REQUEST:
All entries below must be retyped exactly, though pictures are to be skipped.

##### DATA FOR PROCESSING

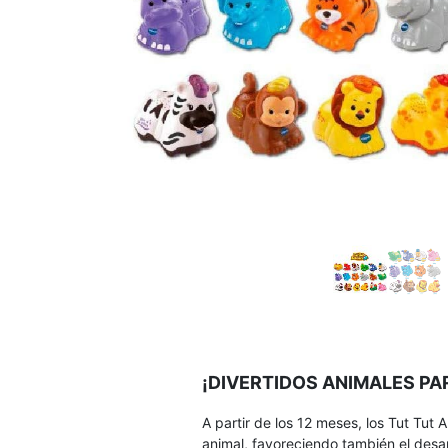
¡DIVERTIDOS ANIMALES P
A partir de los 12 meses, los Tut Tut 
animal, favoreciendo también el desar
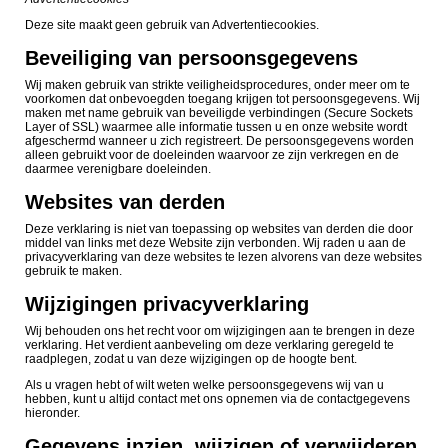
Deze site maakt geen gebruik van Advertentiecookies.
Beveiliging van persoonsgegevens
Wij maken gebruik van strikte veiligheidsprocedures, onder meer om te
voorkomen dat onbevoegden toegang krijgen tot persoonsgegevens. Wij
maken met name gebruik van beveiligde verbindingen (Secure Sockets
Layer of SSL) waarmee alle informatie tussen u en onze website wordt
afgeschermd wanneer u zich registreert. De persoonsgegevens worden
alleen gebruikt voor de doeleinden waarvoor ze zijn verkregen en de
daarmee verenigbare doeleinden.
Websites van derden
Deze verklaring is niet van toepassing op websites van derden die door
middel van links met deze Website zijn verbonden. Wij raden u aan de
privacyverklaring van deze websites te lezen alvorens van deze websites
gebruik te maken.
Wijzigingen privacyverklaring
Wij behouden ons het recht voor om wijzigingen aan te brengen in deze
verklaring. Het verdient aanbeveling om deze verklaring geregeld te
raadplegen, zodat u van deze wijzigingen op de hoogte bent.
Als u vragen hebt of wilt weten welke persoonsgegevens wij van u
hebben, kunt u altijd contact met ons opnemen via de contactgegevens
hieronder.
Gegevens inzien, wijzigen of verwijderen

##########

SOLUTION TO THIS EXERCISE:
¡DIVERTIDOS ANIMALES P
A partir de los 12 meses, los Tut Tut 
animal, favoreciendo también el desar
Deze site maakt geen gebruik van Advertentiecookies.
Beveiliging van persoonsgegevens
Wij maken gebruik van strikte veiligheidsprocedures, onder meer om te
voorkomen dat onbevoegden toegang krijgen tot persoonsgegevens. Wij
maken met name gebruik van beveiligde verbindingen (Secure Sockets
Layer of SSL) waarmee alle informatie tussen u en onze website wordt
afgeschermd wanneer u zich registreert. De persoonsgegevens worden
alleen gebruikt voor de doeleinden waarvoor ze zijn verkregen en de
daarmee verenigbare doeleinden.
Websites van derden
Deze verklaring is niet van toepassing op websites van derden die door
middel van links met deze Website zijn verbonden. Wij raden u aan de
privacyverklaring van deze websites te lezen alvorens van deze websites
gebruik te maken.
Wijzigingen privacyverklaring
Wij behouden ons het recht voor om wijzigingen aan te brengen in deze
verklaring. Het verdient aanbeveling om deze verklaring geregeld te
raadplegen, zodat u van deze wijzigingen op de hoogte bent.
Als u vragen hebt of wilt weten welke persoonsgegevens wij van u
hebben, kunt u altijd contact met ons opnemen via de contactgegevens
hieronder.
Gegevens inzien, wijzigen of verwijderen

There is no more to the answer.